In general, health care providers perform blood or urine lab tests to either help find out if you do or do not have a certain condition or disease - often before any symptoms appear.

Make sure to inform your provider and lab technician about medications you take and if you feel sick that day. Some tests, such as a blood glucose test, may require you to fast for 12 hours before the test to get more accurate results.

Common lab tests include:

  • Complete blood count: Checks your overall health and is often given during the yearly checkup. Testing your red and white blood cell count can show if you have an infection (high white blood cell count) or anemia (low red blood cell count).
  • Blood cholesterol test: Measures cholesterol levels. Cholesterol is a wax-like substance found in our bodies. In high amounts, it can clog arteries and lead to health issues. This test can help you better understand your risk for heart disease, stroke, and other problems caused by narrowed or blocked arteries.
  • Blood glucose test: Measures the amount of sugar in your blood. It can monitor or detect diabetes, a condition in which your blood sugar levels may be too high.
  • TSH test: Measures the amount of thyroid stimulating hormone (TSH) in your blood. TSH is produced by the pituitary gland, which releases hormones into your blood. Along with other tests, it can help detect thyroid problems like hypothyroidism (underactive thyroid) or hyperthyroidism (overactive thyroid)
  • Pap test (or Pap smear): Detects or prevents cervical cancer by analyzing a small sample of cells from a woman’s cervix. The test may happen at a checkup with a primary care provider or with a gynecologist, a doctor who focuses on reproductive health.

Making sense of it all

You received your lab results. Now what?
Your health care provider should contact you to confirm your results look normal or to let you know if any tests require follow-up. They are trained to interpret data and results from these tests. If you don’t hear back from your medical office, make sure to follow up.
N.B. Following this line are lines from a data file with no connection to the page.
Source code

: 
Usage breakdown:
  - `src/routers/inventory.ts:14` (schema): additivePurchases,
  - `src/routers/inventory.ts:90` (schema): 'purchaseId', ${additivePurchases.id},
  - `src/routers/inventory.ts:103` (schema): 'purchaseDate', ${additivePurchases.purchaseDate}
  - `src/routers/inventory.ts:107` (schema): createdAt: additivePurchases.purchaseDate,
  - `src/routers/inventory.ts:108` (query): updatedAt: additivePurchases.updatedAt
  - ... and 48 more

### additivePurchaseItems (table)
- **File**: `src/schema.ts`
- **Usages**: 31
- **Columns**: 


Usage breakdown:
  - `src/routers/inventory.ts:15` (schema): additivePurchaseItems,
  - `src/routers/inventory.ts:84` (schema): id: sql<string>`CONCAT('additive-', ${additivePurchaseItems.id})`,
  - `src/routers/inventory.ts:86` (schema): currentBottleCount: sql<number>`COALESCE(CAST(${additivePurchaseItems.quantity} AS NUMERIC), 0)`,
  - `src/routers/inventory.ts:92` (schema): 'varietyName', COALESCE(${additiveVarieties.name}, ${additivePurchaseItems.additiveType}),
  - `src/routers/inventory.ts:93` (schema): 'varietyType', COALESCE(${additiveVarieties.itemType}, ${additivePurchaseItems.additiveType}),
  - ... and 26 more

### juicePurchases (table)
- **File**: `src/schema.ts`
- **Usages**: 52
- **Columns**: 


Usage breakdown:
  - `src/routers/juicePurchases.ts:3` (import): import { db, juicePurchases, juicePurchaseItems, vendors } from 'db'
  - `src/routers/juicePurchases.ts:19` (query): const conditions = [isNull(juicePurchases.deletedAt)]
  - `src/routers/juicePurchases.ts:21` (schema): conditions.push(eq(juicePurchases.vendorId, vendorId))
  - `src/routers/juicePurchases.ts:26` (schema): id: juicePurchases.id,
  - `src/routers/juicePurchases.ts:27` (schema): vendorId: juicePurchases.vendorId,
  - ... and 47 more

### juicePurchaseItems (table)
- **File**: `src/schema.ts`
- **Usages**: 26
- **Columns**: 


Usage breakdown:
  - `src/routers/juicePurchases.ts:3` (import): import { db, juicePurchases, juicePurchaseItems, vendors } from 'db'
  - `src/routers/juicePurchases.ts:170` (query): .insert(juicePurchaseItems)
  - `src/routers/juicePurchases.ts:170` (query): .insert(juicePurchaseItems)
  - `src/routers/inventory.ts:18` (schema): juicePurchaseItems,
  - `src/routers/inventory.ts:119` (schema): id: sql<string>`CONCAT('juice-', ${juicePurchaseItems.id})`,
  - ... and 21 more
Here are a few common terms you might see:

  • Normal or negative: This means nothing has changed, and there are no concerning substances found in your blood or urine test.
  • Abnormal or positive: This means that the provider found a substance in your blood or urine that needs further analysis.
  • Inconclusive or uncertain: This means that your medical provider needs more information (usually more tests) to find out what’s going on.
  • False positive: Your test results show that you have a certain condition, but you don't really have it.
  • False negative: Your test results show that you do not have a certain condition, but you really do have it.

Next steps

Your provider will determine next steps once they review your lab results. Those might be a change in medication or diet or more tests to look into any potential problems.

If you don’t understand the wording or the numbers in your test results, ask your health care provider.
The more you understand, the better you can take care of yourself and your family.